The Day Marvin Decided to Become an Influencer
Part 5
The “normal day” vlog did better than Marvin had expected. Not explosively viral, but enough that his notifications had been vibrating in sync with his heartbeat for days.
More and more messages came in:
“Please do more of these honest everyday videos.”
“I feel calmer knowing I’m not the only one who only kind of has their day under control.”
“You should show how you deal with stress. You know… if you ever do.”
Marvin scrolled through the comments and realized: It wasn’t just about tea and mishaps anymore. People wanted to know how he was doing.
“That’s dangerously close to feelings,” he said in the direction of his laptop.
The AI answered immediately:
“Recommendation: develop a format in which you talk about mental health, overwhelm and pressure. This increases community engagement.”
“Sure,” Marvin muttered. “Mental health with the guy who trips over his own tripod. Very trustworthy.”
Still, the idea stuck with him. So he started a poll in his story:
“What do you want to see next?”
- Option 1: “Another normal day (version: I pretend to be organized)”
- Option 2: “Live Q&A with your everyday questions”
- Option 3: “I try something again that AI says will ‘save my life’”
When he checked a few hours later, one option was clearly ahead: Live Q&A.
“Live,” Marvin said slowly. “So… real-time. No pause button. No editing.”

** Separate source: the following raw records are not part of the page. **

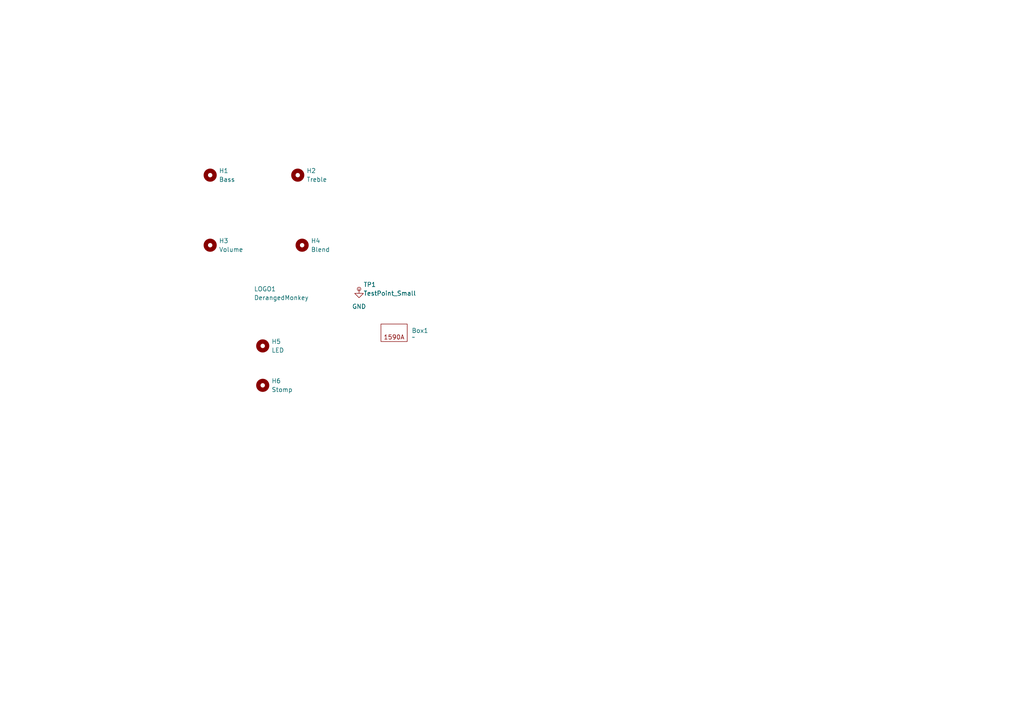
<source format=kicad_sch>
(kicad_sch
	(version 20231120)
	(generator "eeschema")
	(generator_version "8.0")
	(uuid "11a60b3a-a814-442d-97b0-c03ba647ea31")
	(paper "A4")
	
	(symbol
		(lib_id "Mylib:Enclosure_1590A")
		(at 114.3 95.25 0)
		(unit 1)
		(exclude_from_sim no)
		(in_bom yes)
		(on_board yes)
		(dnp no)
		(fields_autoplaced yes)
		(uuid "01e06774-eccf-4896-9df5-b5b2edcd0d2f")
		(property "Reference" "Box1"
			(at 119.38 95.8849 0)
			(effects
				(font
					(size 1.27 1.27)
				)
				(justify left)
			)
		)
		(property "Value" "~"
			(at 119.38 97.79 0)
			(effects
				(font
					(size 1.27 1.27)
				)
				(justify left)
			)
		)
		(property "Footprint" "Mylib:1590A"
			(at 114.3 95.25 0)
			(effects
				(font
					(size 1.27 1.27)
				)
				(hide yes)
			)
		)
		(property "Datasheet" ""
			(at 114.3 95.25 0)
			(effects
				(font
					(size 1.27 1.27)
				)
				(hide yes)
			)
		)
		(property "Description" ""
			(at 114.3 95.25 0)
			(effects
				(font
					(size 1.27 1.27)
				)
				(hide yes)
			)
		)
		(instances
			(project ""
				(path "/11a60b3a-a814-442d-97b0-c03ba647ea31"
					(reference "Box1")
					(unit 1)
				)
			)
		)
	)
	(symbol
		(lib_id "Mylib:DerangedMonkey")
		(at 72.39 85.09 0)
		(unit 1)
		(exclude_from_sim no)
		(in_bom no)
		(on_board yes)
		(dnp no)
		(fields_autoplaced yes)
		(uuid "2c3bb303-27cc-43b8-8bb6-c2cd9ee904d4")
		(property "Reference" "LOGO1"
			(at 73.66 83.8199 0)
			(effects
				(font
					(size 1.27 1.27)
				)
				(justify left)
			)
		)
		(property "Value" "DerangedMonkey"
			(at 73.66 86.3599 0)
			(effects
				(font
					(size 1.27 1.27)
				)
				(justify left)
			)
		)
		(property "Footprint" "Mylib:DerangedMonkey"
			(at 72.39 87.63 0)
			(effects
				(font
					(size 1.27 1.27)
				)
				(hide yes)
			)
		)
		(property "Datasheet" ""
			(at 72.39 85.09 0)
			(effects
				(font
					(size 1.27 1.27)
				)
				(hide yes)
			)
		)
		(property "Description" ""
			(at 72.39 85.09 0)
			(effects
				(font
					(size 1.27 1.27)
				)
				(hide yes)
			)
		)
		(instances
			(project ""
				(path "/11a60b3a-a814-442d-97b0-c03ba647ea31"
					(reference "LOGO1")
					(unit 1)
				)
			)
		)
	)
	(symbol
		(lib_id "power:GND")
		(at 104.14 83.82 0)
		(unit 1)
		(exclude_from_sim no)
		(in_bom yes)
		(on_board yes)
		(dnp no)
		(fields_autoplaced yes)
		(uuid "56eb5bf5-a523-493f-938e-b20cc19352a6")
		(property "Reference" "#PWR1"
			(at 104.14 90.17 0)
			(effects
				(font
					(size 1.27 1.27)
				)
				(hide yes)
			)
		)
		(property "Value" "GND"
			(at 104.14 88.9 0)
			(effects
				(font
					(size 1.27 1.27)
				)
			)
		)
		(property "Footprint" ""
			(at 104.14 83.82 0)
			(effects
				(font
					(size 1.27 1.27)
				)
				(hide yes)
			)
		)
		(property "Datasheet" ""
			(at 104.14 83.82 0)
			(effects
				(font
					(size 1.27 1.27)
				)
				(hide yes)
			)
		)
		(property "Description" "Power symbol creates a global label with name \"GND\" , ground"
			(at 104.14 83.82 0)
			(effects
				(font
					(size 1.27 1.27)
				)
				(hide yes)
			)
		)
		(pin "1"
			(uuid "b5a5f769-4cb1-4030-9c96-6f9300e73589")
		)
		(instances
			(project ""
				(path "/11a60b3a-a814-442d-97b0-c03ba647ea31"
					(reference "#PWR1")
					(unit 1)
				)
			)
		)
	)
	(symbol
		(lib_id "Mechanical:MountingHole")
		(at 76.2 111.76 0)
		(unit 1)
		(exclude_from_sim yes)
		(in_bom no)
		(on_board yes)
		(dnp no)
		(fields_autoplaced yes)
		(uuid "707bb9dd-3b71-4e9c-8751-4ad989eaaad2")
		(property "Reference" "H6"
			(at 78.74 110.4899 0)
			(effects
				(font
					(size 1.27 1.27)
				)
				(justify left)
			)
		)
		(property "Value" "Stomp"
			(at 78.74 113.0299 0)
			(effects
				(font
					(size 1.27 1.27)
				)
				(justify left)
			)
		)
		(property "Footprint" "Mylib:Hole_12.5mm"
			(at 76.2 111.76 0)
			(effects
				(font
					(size 1.27 1.27)
				)
				(hide yes)
			)
		)
		(property "Datasheet" "~"
			(at 76.2 111.76 0)
			(effects
				(font
					(size 1.27 1.27)
				)
				(hide yes)
			)
		)
		(property "Description" "Mounting Hole without connection"
			(at 76.2 111.76 0)
			(effects
				(font
					(size 1.27 1.27)
				)
				(hide yes)
			)
		)
		(instances
			(project "Octaver"
				(path "/11a60b3a-a814-442d-97b0-c03ba647ea31"
					(reference "H6")
					(unit 1)
				)
			)
		)
	)
	(symbol
		(lib_id "Connector:TestPoint_Small")
		(at 104.14 83.82 0)
		(unit 1)
		(exclude_from_sim no)
		(in_bom yes)
		(on_board yes)
		(dnp no)
		(fields_autoplaced yes)
		(uuid "7c00a86f-ab6e-4610-92f2-3f83beb4354b")
		(property "Reference" "TP1"
			(at 105.41 82.5499 0)
			(effects
				(font
					(size 1.27 1.27)
				)
				(justify left)
			)
		)
		(property "Value" "TestPoint_Small"
			(at 105.41 85.0899 0)
			(effects
				(font
					(size 1.27 1.27)
				)
				(justify left)
			)
		)
		(property "Footprint" "TestPoint:TestPoint_Pad_4.0x4.0mm"
			(at 109.22 83.82 0)
			(effects
				(font
					(size 1.27 1.27)
				)
				(hide yes)
			)
		)
		(property "Datasheet" "~"
			(at 109.22 83.82 0)
			(effects
				(font
					(size 1.27 1.27)
				)
				(hide yes)
			)
		)
		(property "Description" "test point"
			(at 104.14 83.82 0)
			(effects
				(font
					(size 1.27 1.27)
				)
				(hide yes)
			)
		)
		(pin "1"
			(uuid "e955b81d-255a-471f-9bbf-fb42b3762a45")
		)
		(instances
			(project ""
				(path "/11a60b3a-a814-442d-97b0-c03ba647ea31"
					(reference "TP1")
					(unit 1)
				)
			)
		)
	)
	(symbol
		(lib_id "Mechanical:MountingHole")
		(at 76.2 100.33 0)
		(unit 1)
		(exclude_from_sim yes)
		(in_bom no)
		(on_board yes)
		(dnp no)
		(fields_autoplaced yes)
		(uuid "855c0bab-9454-4161-9140-6cbc10de8deb")
		(property "Reference" "H5"
			(at 78.74 99.0599 0)
			(effects
				(font
					(size 1.27 1.27)
				)
				(justify left)
			)
		)
		(property "Value" "LED"
			(at 78.74 101.5999 0)
			(effects
				(font
					(size 1.27 1.27)
				)
				(justify left)
			)
		)
		(property "Footprint" "Mylib:Hole_6mm"
			(at 76.2 100.33 0)
			(effects
				(font
					(size 1.27 1.27)
				)
				(hide yes)
			)
		)
		(property "Datasheet" "~"
			(at 76.2 100.33 0)
			(effects
				(font
					(size 1.27 1.27)
				)
				(hide yes)
			)
		)
		(property "Description" "Mounting Hole without connection"
			(at 76.2 100.33 0)
			(effects
				(font
					(size 1.27 1.27)
				)
				(hide yes)
			)
		)
		(instances
			(project "Octaver"
				(path "/11a60b3a-a814-442d-97b0-c03ba647ea31"
					(reference "H5")
					(unit 1)
				)
			)
		)
	)
	(symbol
		(lib_id "Mechanical:MountingHole")
		(at 60.96 50.8 0)
		(unit 1)
		(exclude_from_sim yes)
		(in_bom no)
		(on_board yes)
		(dnp no)
		(fields_autoplaced yes)
		(uuid "8ac9b97b-9903-4aab-80f9-ef1380e8db90")
		(property "Reference" "H1"
			(at 63.5 49.5299 0)
			(effects
				(font
					(size 1.27 1.27)
				)
				(justify left)
			)
		)
		(property "Value" "Bass"
			(at 63.5 52.0699 0)
			(effects
				(font
					(size 1.27 1.27)
				)
				(justify left)
			)
		)
		(property "Footprint" "Mylib:Hole_7mm"
			(at 60.96 50.8 0)
			(effects
				(font
					(size 1.27 1.27)
				)
				(hide yes)
			)
		)
		(property "Datasheet" "~"
			(at 60.96 50.8 0)
			(effects
				(font
					(size 1.27 1.27)
				)
				(hide yes)
			)
		)
		(property "Description" "Mounting Hole without connection"
			(at 60.96 50.8 0)
			(effects
				(font
					(size 1.27 1.27)
				)
				(hide yes)
			)
		)
		(instances
			(project ""
				(path "/11a60b3a-a814-442d-97b0-c03ba647ea31"
					(reference "H1")
					(unit 1)
				)
			)
		)
	)
	(symbol
		(lib_id "Mechanical:MountingHole")
		(at 60.96 71.12 0)
		(unit 1)
		(exclude_from_sim yes)
		(in_bom no)
		(on_board yes)
		(dnp no)
		(fields_autoplaced yes)
		(uuid "a264d49d-6ddc-4792-a947-7848e57d584f")
		(property "Reference" "H3"
			(at 63.5 69.8499 0)
			(effects
				(font
					(size 1.27 1.27)
				)
				(justify left)
			)
		)
		(property "Value" "Volume"
			(at 63.5 72.3899 0)
			(effects
				(font
					(size 1.27 1.27)
				)
				(justify left)
			)
		)
		(property "Footprint" "Mylib:Hole_7mm"
			(at 60.96 71.12 0)
			(effects
				(font
					(size 1.27 1.27)
				)
				(hide yes)
			)
		)
		(property "Datasheet" "~"
			(at 60.96 71.12 0)
			(effects
				(font
					(size 1.27 1.27)
				)
				(hide yes)
			)
		)
		(property "Description" "Mounting Hole without connection"
			(at 60.96 71.12 0)
			(effects
				(font
					(size 1.27 1.27)
				)
				(hide yes)
			)
		)
		(instances
			(project "Octaver"
				(path "/11a60b3a-a814-442d-97b0-c03ba647ea31"
					(reference "H3")
					(unit 1)
				)
			)
		)
	)
	(symbol
		(lib_id "Mechanical:MountingHole")
		(at 87.63 71.12 0)
		(unit 1)
		(exclude_from_sim yes)
		(in_bom no)
		(on_board yes)
		(dnp no)
		(fields_autoplaced yes)
		(uuid "abe3ba24-7cda-4e66-bfd8-de6fa85e1f01")
		(property "Reference" "H4"
			(at 90.17 69.8499 0)
			(effects
				(font
					(size 1.27 1.27)
				)
				(justify left)
			)
		)
		(property "Value" "Blend"
			(at 90.17 72.3899 0)
			(effects
				(font
					(size 1.27 1.27)
				)
				(justify left)
			)
		)
		(property "Footprint" "Mylib:Hole_7mm"
			(at 87.63 71.12 0)
			(effects
				(font
					(size 1.27 1.27)
				)
				(hide yes)
			)
		)
		(property "Datasheet" "~"
			(at 87.63 71.12 0)
			(effects
				(font
					(size 1.27 1.27)
				)
				(hide yes)
			)
		)
		(property "Description" "Mounting Hole without connection"
			(at 87.63 71.12 0)
			(effects
				(font
					(size 1.27 1.27)
				)
				(hide yes)
			)
		)
		(instances
			(project "Octaver"
				(path "/11a60b3a-a814-442d-97b0-c03ba647ea31"
					(reference "H4")
					(unit 1)
				)
			)
		)
	)
	(symbol
		(lib_id "Mechanical:MountingHole")
		(at 86.36 50.8 0)
		(unit 1)
		(exclude_from_sim yes)
		(in_bom no)
		(on_board yes)
		(dnp no)
		(fields_autoplaced yes)
		(uuid "f5b2b649-4cd9-46c2-a724-a03e8bc627e9")
		(property "Reference" "H2"
			(at 88.9 49.5299 0)
			(effects
				(font
					(size 1.27 1.27)
				)
				(justify left)
			)
		)
		(property "Value" "Treble"
			(at 88.9 52.0699 0)
			(effects
				(font
					(size 1.27 1.27)
				)
				(justify left)
			)
		)
		(property "Footprint" "Mylib:Hole_7mm"
			(at 86.36 50.8 0)
			(effects
				(font
					(size 1.27 1.27)
				)
				(hide yes)
			)
		)
		(property "Datasheet" "~"
			(at 86.36 50.8 0)
			(effects
				(font
					(size 1.27 1.27)
				)
				(hide yes)
			)
		)
		(property "Description" "Mounting Hole without connection"
			(at 86.36 50.8 0)
			(effects
				(font
					(size 1.27 1.27)
				)
				(hide yes)
			)
		)
		(instances
			(project "Octaver"
				(path "/11a60b3a-a814-442d-97b0-c03ba647ea31"
					(reference "H2")
					(unit 1)
				)
			)
		)
	)
	(sheet_instances
		(path "/"
			(page "1")
		)
	)
)

</source>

The AI was delighted, of course:
“Live formats increase authenticity. Preparation suggestion: list of topics, emergency tea, stable camera.”
“I’ve got emergency tea,” said Marvin. “We’ll all just have to believe in the camera.”
That evening he set up in the living room. He prepared three kinds of tea, a list of potential questions and – very important – a pack of cookies.
“For the nerves,” he explained to the AI.
He started the stream. At first he stared silently into the camera for ten seconds, because he had forgotten what he wanted to say.
“Hi…,” he finally began. “It still feels weird that I’m now talking to more people than I ever did in school.”
The first comments appeared:
“We’re listening 😄”
“First time live?”
“Don’t worry, we also have no idea what we’re doing.”
Slowly, his tension eased. He answered questions like:
“What do you do when you have zero motivation?” – “Procrastinate. But productively. I clean things no one ever sees.”
“Are you afraid that one day you won’t be funny anymore?” – “I honestly hope so. Maybe that means I’ve become stable.”
“Do you use AI every day?” – “More than my kettle. And that says a lot.”
Meanwhile the AI threw keywords into a small side window: “Self-care”, “setting boundaries”, “work-life balance”.
“Work-life balance,” Marvin read out loud. “I think it’s more like ‘work-life balance attempt’ in my case.”
The chat exploded with laughing emojis.
Then came a question that was different from the others:
“Will you ever show the parts of your life where you’re not okay? Or will this always just be the funny chaos?”
Marvin froze for a moment. It felt like someone had suddenly turned up the lights.
He glanced to the side at his AI, which immediately displayed a suggestion:
“Recommended answer: be open but set clear boundaries. Share what you want to share. You don’t have to prove anything.”
For the first time, he deliberately turned the suggestion off. He took a deep breath.
“Good question,” he said at last. “Honestly? I don’t know yet.”
The chat went quiet. Only tiny typing indicators flickered.
“I started doing all this because it helps me to talk about the funny side of the chaos. But of course there are days when nothing is funny at all.”
He took a sip of tea, noticed it had gone lukewarm, and shrugged.
“I think… right now I’m trying to figure out how much I can share without my whole life turning into camera angles and comments. And I don’t want to get to the point where I think: ‘Oh, this is a real breakdown – but hey, great content.’”
The first replies appeared in the chat:
“Totally get that.”
“Please choose yourself first, content second.”
“It’s already a lot that you say those days exist.”
Marvin noticed something inside him shift. The tension didn’t disappear, but it felt more honest.
“Maybe,” he said, “this is the first step: saying that not every moment has to be captured in HD for it to be real.”
He smiled crookedly.
“And don’t worry, the chaos is staying. I’m not suddenly turning into an organized productivity guru. This morning I spent ten minutes looking for a sock I was already wearing.”
The chat exploded again.
After a while, he ended the stream with:
“Thanks for being here – not just for the funny clips, but also for the question marks in my head. I’m still sorting all this. Maybe this will turn into some kind of diary someday. Just… with a comment section.”
When the stream went offline, Marvin sat in the sudden quiet of his living room. Teacups everywhere, the screen still glowing faintly, and somewhere his AI reminder beeped:
“Note: you haven’t eaten a proper meal today.”
Marvin laughed softly.
He grabbed his phone, opened his notes app and wrote a new line under his last insight:
“Maybe it’s not about always having answers. Maybe it’s enough to say the questions out loud – and not be alone with them.”
Then he got up, made himself something to eat and, for once, left the camera off.